Canon unveils new digital SLR
Following the usual "unofficial" leak yesterday (via a Chinese website) Canon has today officially lifted the lid on new products. Most interesting is the successor to the EOS 350D, Canon's entry-level SLR. The new 400D, offers a 10.2-megapixel sensor, dust reduction technology for the first time, the 9-point auto focus system from the 30D, and does away with the monochrome LCD. Instead, like many other SLRs at this price point, the 400D puts all its shot settings on the main LCD, which has been increased in size to 2.5-inch.
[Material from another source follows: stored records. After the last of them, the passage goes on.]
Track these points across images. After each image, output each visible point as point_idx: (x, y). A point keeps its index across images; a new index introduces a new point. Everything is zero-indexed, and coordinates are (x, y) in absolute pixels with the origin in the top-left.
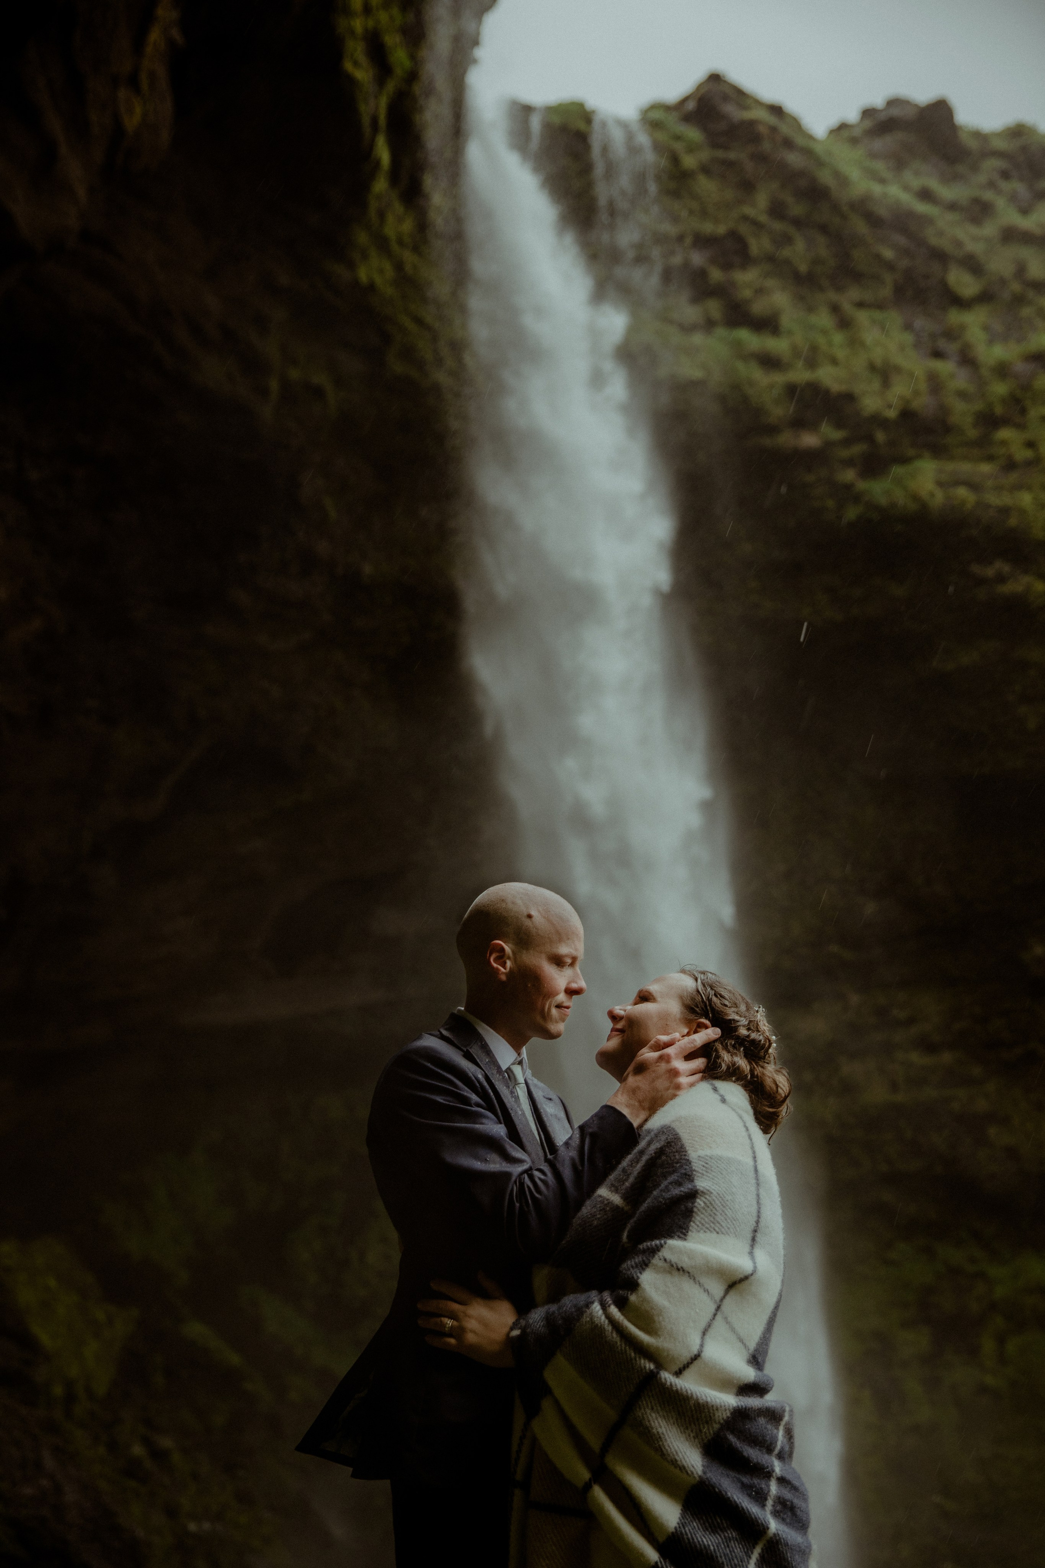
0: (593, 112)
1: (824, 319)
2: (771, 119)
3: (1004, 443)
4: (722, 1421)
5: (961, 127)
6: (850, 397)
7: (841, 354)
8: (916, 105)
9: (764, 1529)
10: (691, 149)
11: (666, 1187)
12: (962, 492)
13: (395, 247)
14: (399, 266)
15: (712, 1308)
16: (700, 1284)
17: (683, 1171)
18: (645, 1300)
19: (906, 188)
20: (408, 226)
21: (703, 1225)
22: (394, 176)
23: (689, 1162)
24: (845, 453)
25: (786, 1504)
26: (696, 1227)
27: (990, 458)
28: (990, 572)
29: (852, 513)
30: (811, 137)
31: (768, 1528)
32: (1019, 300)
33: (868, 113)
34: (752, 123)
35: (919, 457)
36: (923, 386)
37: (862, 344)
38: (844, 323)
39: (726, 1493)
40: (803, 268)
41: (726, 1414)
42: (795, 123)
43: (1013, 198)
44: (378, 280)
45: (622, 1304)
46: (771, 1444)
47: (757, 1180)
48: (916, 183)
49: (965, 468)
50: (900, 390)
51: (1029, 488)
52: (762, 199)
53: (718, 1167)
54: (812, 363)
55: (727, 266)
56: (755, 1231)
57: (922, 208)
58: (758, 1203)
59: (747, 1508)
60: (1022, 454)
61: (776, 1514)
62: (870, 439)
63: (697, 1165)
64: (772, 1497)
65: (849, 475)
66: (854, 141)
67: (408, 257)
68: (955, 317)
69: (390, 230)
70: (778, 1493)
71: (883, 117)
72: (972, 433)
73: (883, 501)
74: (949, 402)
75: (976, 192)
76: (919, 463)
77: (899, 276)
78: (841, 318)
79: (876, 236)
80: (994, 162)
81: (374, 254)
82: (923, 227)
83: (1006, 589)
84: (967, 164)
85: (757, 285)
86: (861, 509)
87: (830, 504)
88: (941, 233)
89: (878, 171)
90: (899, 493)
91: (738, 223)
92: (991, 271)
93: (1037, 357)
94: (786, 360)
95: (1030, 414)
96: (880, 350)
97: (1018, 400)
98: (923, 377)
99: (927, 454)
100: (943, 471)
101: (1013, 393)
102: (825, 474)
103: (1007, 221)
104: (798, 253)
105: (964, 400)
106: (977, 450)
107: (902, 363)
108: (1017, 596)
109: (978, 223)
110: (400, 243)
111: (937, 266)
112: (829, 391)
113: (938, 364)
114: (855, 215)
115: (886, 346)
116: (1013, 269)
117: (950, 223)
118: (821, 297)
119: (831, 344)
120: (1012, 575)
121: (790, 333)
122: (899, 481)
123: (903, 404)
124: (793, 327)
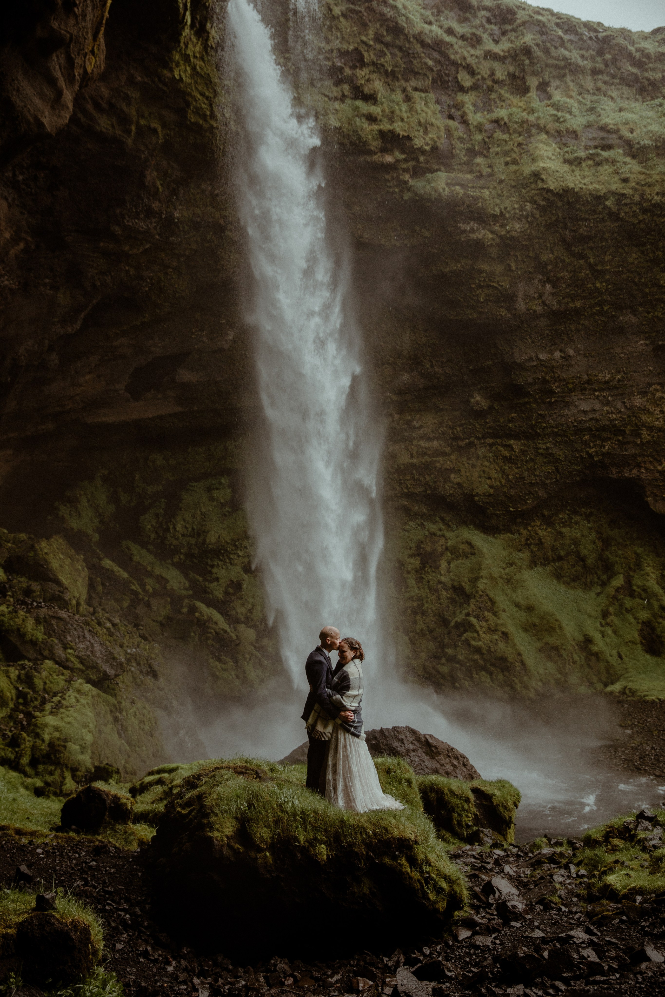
1: (398, 96)
3: (478, 165)
6: (408, 138)
7: (405, 115)
10: (337, 3)
12: (458, 188)
13: (192, 60)
14: (194, 68)
19: (441, 27)
20: (199, 48)
22: (193, 27)
24: (405, 166)
27: (471, 172)
28: (468, 227)
29: (407, 196)
32: (490, 90)
35: (440, 170)
36: (443, 134)
37: (416, 111)
38: (408, 99)
40: (389, 70)
43: (491, 35)
44: (183, 76)
48: (447, 24)
49: (460, 175)
50: (433, 135)
51: (488, 188)
52: (371, 33)
54: (392, 121)
55: (353, 67)
57: (448, 39)
60: (486, 171)
62: (417, 160)
65: (407, 177)
67: (199, 63)
68: (460, 97)
69: (189, 52)
72: (465, 159)
73: (422, 192)
74: (453, 142)
75: (474, 30)
76: (439, 173)
77: (435, 74)
78: (407, 96)
79: (425, 53)
80: (483, 13)
81: (182, 63)
82: (448, 49)
83: (475, 236)
84: (470, 13)
85: (367, 77)
86: (410, 194)
87: (397, 190)
88: (456, 53)
89: (428, 16)
90: (428, 188)
91: (358, 44)
92: (479, 73)
93: (496, 122)
94: (379, 118)
95: (491, 150)
96: (424, 115)
97: (485, 143)
98: (443, 129)
99: (443, 168)
100: (448, 178)
101: (483, 139)
102: (395, 175)
103: (487, 48)
104: (388, 61)
105: (462, 142)
106: (465, 168)
107: (434, 121)
108: (480, 239)
109: (473, 46)
110: (195, 57)
111: (453, 70)
112: (399, 135)
113: (451, 122)
114: (415, 42)
115: (426, 113)
116: (489, 73)
117: (460, 47)
118: (397, 84)
119: (401, 110)
120: (478, 229)
121: (382, 104)
122: (429, 182)
123: (433, 143)
124: (384, 100)
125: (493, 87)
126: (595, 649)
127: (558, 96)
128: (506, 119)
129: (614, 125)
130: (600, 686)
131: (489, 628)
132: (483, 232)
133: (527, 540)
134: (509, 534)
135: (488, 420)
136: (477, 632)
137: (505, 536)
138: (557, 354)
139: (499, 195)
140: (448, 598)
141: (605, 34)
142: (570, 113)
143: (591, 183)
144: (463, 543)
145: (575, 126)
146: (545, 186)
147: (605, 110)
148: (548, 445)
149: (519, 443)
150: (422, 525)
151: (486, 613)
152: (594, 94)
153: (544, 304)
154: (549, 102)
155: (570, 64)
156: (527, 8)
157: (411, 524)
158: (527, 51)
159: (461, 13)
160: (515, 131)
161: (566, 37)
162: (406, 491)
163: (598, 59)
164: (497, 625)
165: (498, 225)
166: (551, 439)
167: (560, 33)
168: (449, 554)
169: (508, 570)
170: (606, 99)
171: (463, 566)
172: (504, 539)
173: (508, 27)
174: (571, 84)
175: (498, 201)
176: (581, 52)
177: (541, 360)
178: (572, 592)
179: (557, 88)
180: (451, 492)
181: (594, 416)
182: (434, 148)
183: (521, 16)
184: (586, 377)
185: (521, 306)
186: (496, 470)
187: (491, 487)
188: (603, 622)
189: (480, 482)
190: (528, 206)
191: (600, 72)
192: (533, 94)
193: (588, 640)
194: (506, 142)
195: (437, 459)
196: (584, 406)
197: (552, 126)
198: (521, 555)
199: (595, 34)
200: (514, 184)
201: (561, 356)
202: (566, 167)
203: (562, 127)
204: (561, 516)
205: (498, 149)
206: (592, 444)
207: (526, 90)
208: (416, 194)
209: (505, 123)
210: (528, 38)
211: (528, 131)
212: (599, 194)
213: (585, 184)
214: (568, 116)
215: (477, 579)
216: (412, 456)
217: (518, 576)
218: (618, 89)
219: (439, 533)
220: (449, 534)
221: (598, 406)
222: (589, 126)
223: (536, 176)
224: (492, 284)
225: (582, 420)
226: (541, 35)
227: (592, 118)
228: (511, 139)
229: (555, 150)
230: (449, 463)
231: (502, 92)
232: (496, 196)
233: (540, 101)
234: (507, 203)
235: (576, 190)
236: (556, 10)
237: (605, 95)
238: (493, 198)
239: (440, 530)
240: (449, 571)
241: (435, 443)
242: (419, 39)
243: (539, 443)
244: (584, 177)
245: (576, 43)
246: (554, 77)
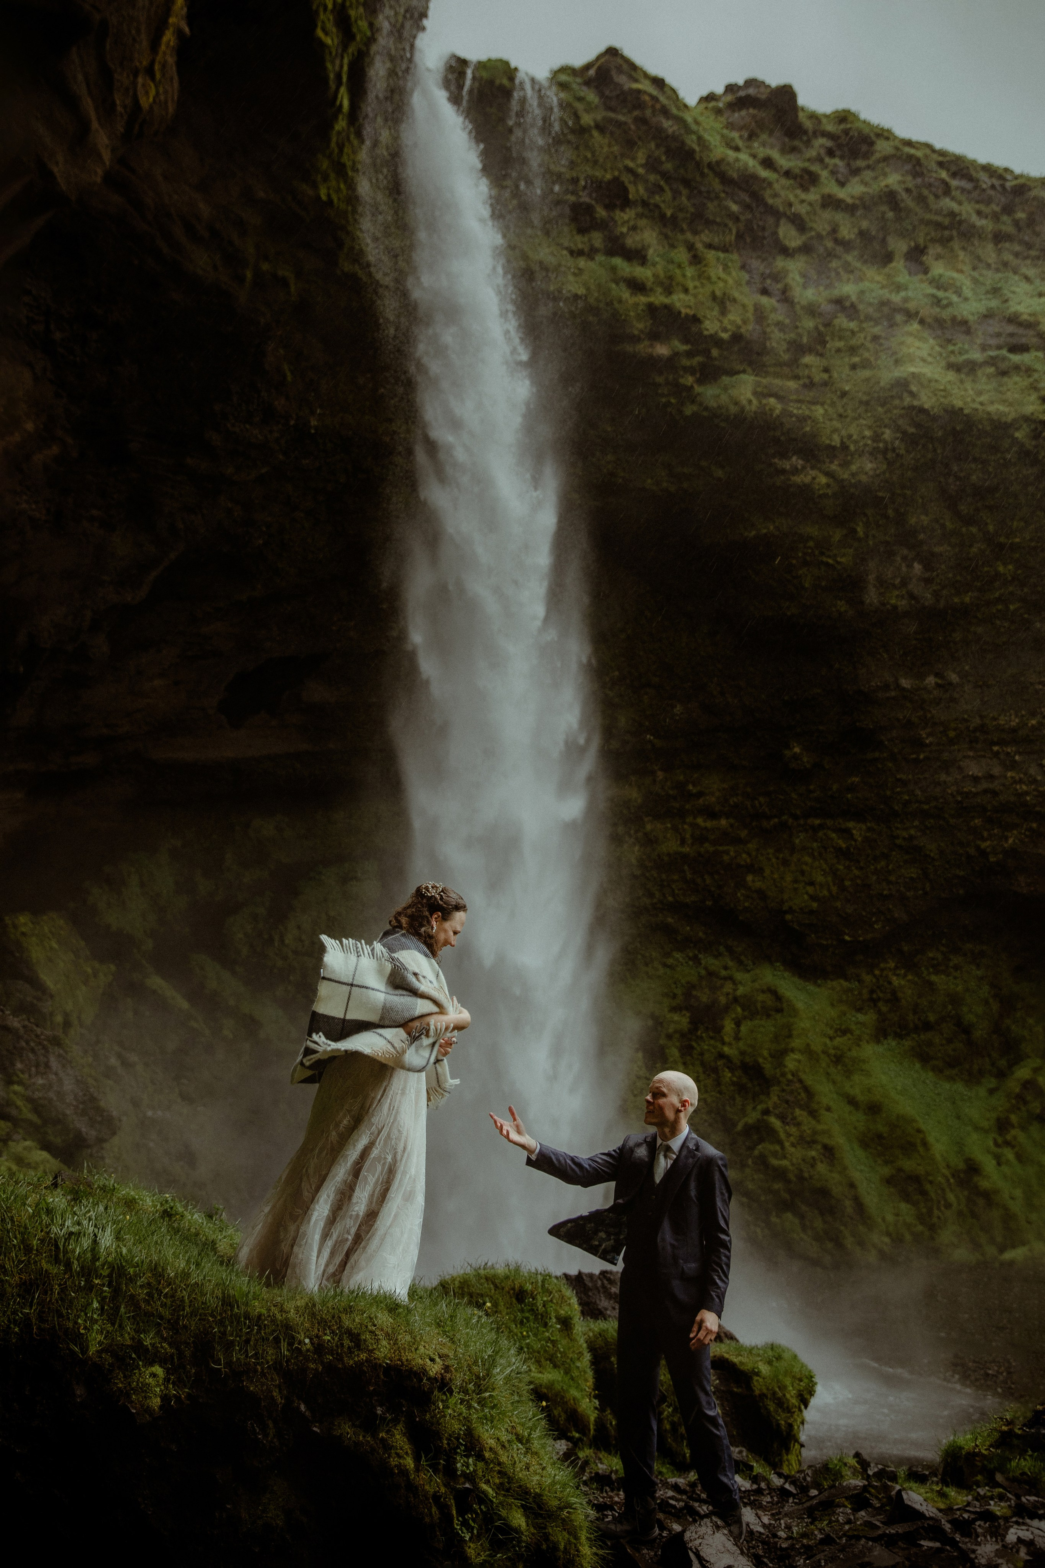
0: (515, 71)
1: (681, 255)
2: (653, 90)
3: (807, 366)
5: (803, 109)
6: (696, 320)
7: (691, 285)
8: (769, 86)
10: (589, 109)
12: (772, 400)
13: (350, 172)
14: (351, 188)
19: (753, 156)
22: (351, 118)
24: (685, 362)
27: (797, 377)
28: (787, 465)
29: (688, 410)
30: (686, 106)
32: (830, 255)
33: (731, 88)
34: (638, 92)
35: (744, 372)
36: (750, 315)
37: (709, 278)
38: (696, 259)
40: (668, 214)
42: (672, 93)
43: (833, 173)
44: (334, 197)
48: (762, 152)
49: (778, 382)
50: (734, 317)
51: (822, 404)
52: (641, 157)
54: (669, 291)
55: (609, 207)
57: (764, 173)
60: (819, 377)
62: (707, 353)
65: (689, 380)
66: (718, 112)
68: (780, 263)
69: (347, 159)
71: (740, 93)
72: (786, 357)
73: (713, 404)
74: (768, 330)
75: (806, 164)
76: (743, 376)
77: (741, 226)
78: (695, 257)
79: (727, 193)
80: (822, 141)
81: (332, 176)
82: (764, 189)
83: (798, 479)
84: (801, 139)
85: (632, 223)
86: (695, 408)
87: (673, 401)
88: (776, 195)
89: (733, 139)
90: (724, 398)
91: (620, 172)
92: (811, 229)
93: (839, 302)
94: (649, 284)
95: (828, 346)
96: (721, 284)
97: (820, 334)
98: (751, 309)
99: (749, 370)
100: (758, 384)
101: (816, 328)
102: (671, 377)
103: (826, 190)
104: (665, 201)
105: (780, 330)
106: (786, 370)
107: (736, 295)
108: (805, 485)
109: (805, 189)
110: (355, 168)
111: (771, 220)
112: (680, 313)
113: (764, 300)
114: (711, 174)
115: (726, 282)
116: (828, 228)
117: (783, 188)
118: (680, 237)
119: (684, 276)
120: (804, 468)
121: (654, 264)
122: (725, 389)
123: (734, 329)
124: (657, 259)
125: (834, 249)
126: (984, 1184)
127: (938, 269)
128: (854, 298)
129: (1030, 315)
130: (991, 1251)
131: (801, 1138)
132: (813, 473)
133: (872, 992)
134: (842, 981)
135: (812, 787)
136: (780, 1143)
137: (835, 983)
138: (931, 680)
139: (841, 416)
140: (734, 1084)
141: (1014, 183)
142: (958, 292)
143: (992, 403)
144: (763, 992)
145: (965, 313)
146: (916, 403)
147: (1014, 292)
148: (912, 832)
149: (864, 827)
150: (696, 959)
151: (798, 1112)
152: (997, 270)
153: (912, 596)
154: (924, 277)
155: (960, 222)
156: (892, 138)
157: (678, 955)
158: (890, 198)
159: (787, 140)
160: (868, 318)
161: (954, 183)
162: (670, 899)
163: (1005, 218)
164: (815, 1133)
165: (836, 462)
166: (916, 823)
167: (944, 175)
168: (739, 1009)
169: (838, 1041)
170: (1016, 278)
171: (762, 1029)
172: (833, 989)
173: (860, 163)
174: (961, 254)
175: (836, 424)
176: (977, 206)
177: (904, 689)
178: (947, 1086)
179: (938, 257)
180: (746, 904)
181: (991, 786)
182: (737, 337)
183: (883, 147)
184: (977, 721)
185: (872, 597)
186: (822, 870)
187: (813, 898)
188: (1000, 1140)
189: (796, 889)
190: (888, 434)
191: (1009, 238)
192: (899, 264)
193: (973, 1169)
194: (853, 333)
195: (725, 848)
196: (974, 769)
197: (927, 311)
198: (861, 1017)
199: (1001, 182)
200: (865, 398)
201: (936, 684)
202: (951, 376)
203: (946, 314)
204: (931, 955)
205: (840, 344)
206: (985, 834)
207: (888, 258)
208: (706, 408)
209: (853, 306)
210: (893, 179)
211: (890, 318)
212: (1004, 419)
213: (981, 404)
214: (955, 298)
215: (784, 1052)
216: (683, 842)
217: (854, 1053)
218: (1035, 266)
219: (724, 973)
220: (739, 976)
221: (996, 771)
222: (988, 316)
223: (903, 385)
224: (825, 559)
225: (971, 792)
226: (914, 177)
227: (994, 303)
228: (862, 330)
229: (932, 348)
230: (744, 856)
231: (849, 258)
232: (835, 416)
233: (910, 274)
234: (853, 430)
235: (966, 412)
236: (938, 146)
237: (1015, 273)
238: (831, 420)
239: (726, 968)
240: (737, 1038)
241: (723, 822)
242: (718, 169)
243: (897, 828)
244: (980, 393)
245: (969, 192)
246: (933, 240)
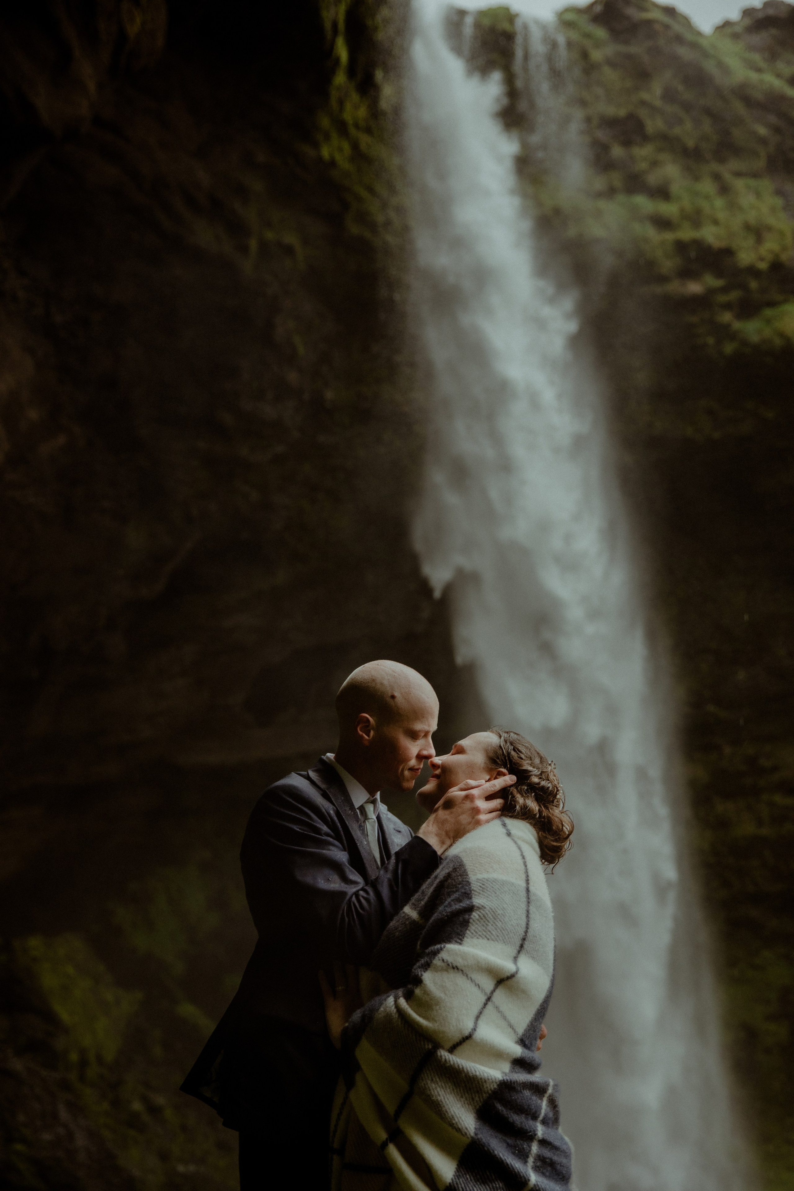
0: (517, 15)
1: (707, 186)
2: (666, 19)
4: (490, 1092)
6: (728, 252)
7: (721, 216)
8: (789, 5)
9: (526, 1180)
10: (598, 44)
11: (449, 904)
13: (353, 131)
14: (355, 146)
15: (483, 999)
16: (471, 979)
17: (463, 891)
18: (426, 992)
19: (778, 76)
20: (362, 112)
21: (476, 932)
22: (351, 72)
23: (469, 883)
24: (722, 298)
25: (546, 1161)
26: (471, 934)
29: (729, 348)
30: (699, 34)
31: (529, 1180)
33: (748, 12)
34: (649, 23)
35: (786, 301)
37: (740, 207)
38: (724, 190)
39: (493, 1151)
40: (691, 144)
41: (493, 1086)
42: (686, 21)
44: (338, 157)
45: (409, 996)
46: (536, 1112)
47: (529, 898)
48: (787, 70)
50: (770, 245)
52: (658, 87)
53: (492, 887)
55: (627, 143)
56: (524, 939)
57: (791, 92)
58: (528, 916)
59: (511, 1163)
61: (536, 1169)
62: (744, 287)
63: (475, 886)
64: (533, 1155)
65: (727, 317)
66: (736, 36)
67: (363, 138)
69: (347, 116)
70: (538, 1152)
71: (760, 15)
73: (755, 338)
77: (772, 150)
78: (724, 186)
79: (752, 116)
81: (334, 135)
85: (652, 158)
86: (736, 345)
87: (711, 341)
89: (755, 61)
90: (768, 332)
91: (635, 106)
94: (677, 220)
96: (755, 212)
98: (789, 234)
99: (792, 299)
102: (707, 316)
104: (687, 131)
107: (771, 221)
110: (357, 126)
112: (711, 247)
114: (736, 100)
115: (759, 210)
118: (706, 168)
119: (713, 207)
121: (680, 199)
122: (768, 321)
123: (773, 257)
124: (683, 194)
150: (788, 957)
182: (777, 266)
208: (747, 344)
242: (742, 93)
This is canny marketing from Canon. The 400D looks like a "just enough" product, providing key features -- the extra resolution, anti-dust technology -- that the company's competitors were hoping to provide as points of difference. While the 400D retains the 3 frames per second continuous shooting speed of the 350D, its buffering has been improved to offer 27 JPEG or 10 RAW images in a burst. There is also proximity sensors beneath the viewfinder that turn the LCD off when the eye is too the viewfinder, and many other minor tweaks.
The big question will be whether the increase in resolution will effect the 400D's production of noise at higher ISOs. The 350D, along with the Nikon D50, lead the field among entry-level DSLRs in this respect and Canon users will be loath to loose this advantage for a few extra megapixels. We'll know more when we get out hands on the real thing.